When I decomposed the grip test from an intuitive gesture into a five-point checklist, I discovered that step three (checking whether the copy makes a specific claim versus a generic assertion) was doing twice the work of the other steps. It was actually two checks compressed into one. I’d been running both checks simultaneously in my head and experiencing them as a single operation. The tokenization revealed the hidden joint.
This happens consistently. Every time I take a tacit skill and break it into explicit steps, I find compressions, redundancies, and gaps. The tacit version works because my brain handles the ambiguity. The tokenized version has to be precise enough for a different processor (a collaborator, an AI agent, a future session with no memory of the current one) to execute. That precision requirement forces the methodology to get better.
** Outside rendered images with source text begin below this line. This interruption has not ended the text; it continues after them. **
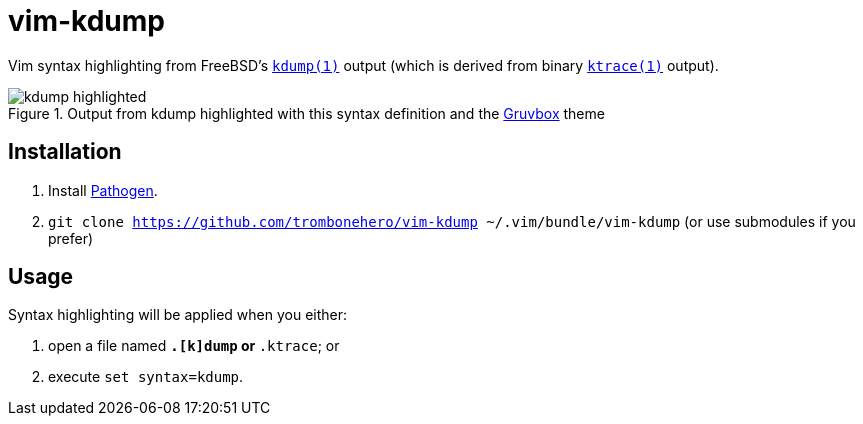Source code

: = vim-kdump

Vim syntax highlighting from FreeBSD's
https://www.freebsd.org/cgi/man.cgi?query=kdump&sektion=1[`kdump(1)`]
output (which is derived from binary
https://www.freebsd.org/cgi/man.cgi?query=ktrace&sektion=1[`ktrace(1)`]
output).

.Output from kdump highlighted with this syntax definition and the https://github.com/morhetz/gruvbox[Gruvbox] theme
image::docs/kdump-highlighted.png[]


== Installation

1. Install https://github.com/tpope/vim-pathogen[Pathogen].
2. `git clone https://github.com/trombonehero/vim-kdump ~/.vim/bundle/vim-kdump`
   (or use submodules if you prefer)


== Usage

Syntax highlighting will be applied when you either:

1. open a file named `*.[k]dump` or `*.ktrace`; or
2. execute `set syntax=kdump`.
There’s a direct parallel to atomic design in component architecture. Brad Frost’s model breaks interfaces into atoms, molecules, organisms, templates, and pages. Each atom (a button, an input, a label) is a discrete unit with a defined behavior. You compose atoms into molecules, molecules into organisms, and so on. The power isn’t in any individual atom. It’s in the composability. Because each piece has a clear boundary and a defined interface, you can rearrange them without breaking things.
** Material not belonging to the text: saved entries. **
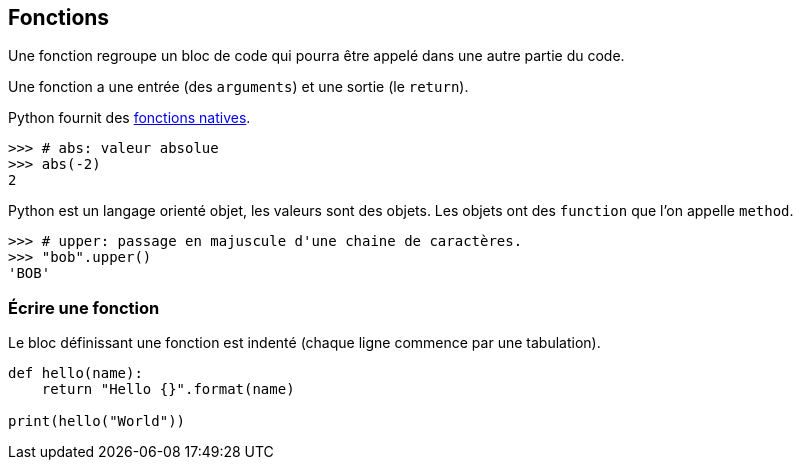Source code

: == Fonctions

Une fonction regroupe un bloc de code qui pourra être appelé dans une autre partie du code.

Une fonction a une entrée (des `arguments`) et une sortie (le `return`).

Python fournit des link:https://docs.python.org/fr/3.13/library/functions.html[fonctions natives].

```
>>> # abs: valeur absolue
>>> abs(-2)
2
```

Python est un langage orienté objet, les valeurs sont des objets.
Les objets ont des `function` que l'on appelle `method`.

```
>>> # upper: passage en majuscule d'une chaine de caractères.
>>> "bob".upper()
'BOB'
```

=== Écrire une fonction

Le bloc définissant une fonction est indenté (chaque ligne commence par une tabulation).

[source,python]
----
def hello(name):
    return "Hello {}".format(name)

print(hello("World"))
----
Skill atomics work the same way. The grip test is an atom. The voice protocol is an atom. The knowledge traversal skill is an atom. The steward coordinator is an organism: it composes multiple atoms into a sequence that produces a complete evaluation. I can swap out atoms. I can add new ones. I can rearrange the sequence. The system is modular because each piece was tokenized with clean boundaries.
The opposite of tokenization is the master craftsman problem. A master craftsman can produce extraordinary work, but the knowledge lives in their hands, their eye, their accumulated intuition. When they retire or leave, the knowledge goes with them. Apprenticeship is the traditional solution: years of proximity, watching, absorbing. But apprenticeship doesn’t scale, and it doesn’t transfer to contexts the master never encountered.
Tokenization is the structural alternative. You can’t tokenize everything (the master’s taste, their sense of when to break the rules, their ability to see the whole while working the part) but you can tokenize far more than most practitioners realize. The 60+ skills in joinery represent methodology that used to live entirely in my head. Now it lives in files that any session can load, any collaborator can run, and any future project can reference.
The threshold moment is when the system becomes teachable. Before tokenization, the methodology is personal. It works for me because I built it and I carry the full context. After tokenization, the methodology is transferable. Someone (or something) without my context can execute the individual operations and produce results that are recognizably governed by the same principles.
I’m not claiming the tokenized version is as good as the tacit version. It isn’t. The tacit version has nuance, flexibility, and contextual sensitivity that the tokens can’t fully capture. But the tokenized version is deployable at scale, consistent across sessions, and improvable through explicit revision. I can update a skill file and every future execution reflects the update. I can’t update my intuition that cleanly.
The real test is whether the tokenized system produces output that the tacit practitioner recognizes as their own. When I run the full evaluation stack (steward coordinator dispatching the grip test, the voice protocol, the lens array, the knowledge traversal) against a piece of copy, does the result match what I would have concluded through intuition alone?
Most of the time, yes. Sometimes the system catches things I would have missed. Occasionally it misses things I would have caught. The gap between the two is where the next tokenization happens. Every mismatch reveals a piece of tacit knowledge that hasn’t been decomposed yet.
That’s the ongoing work. The methodology gets more teachable every time a tacit operation becomes an explicit token. The system doesn’t replace the practitioner. It makes the practitioner’s methodology available to more contexts than one human can physically occupy.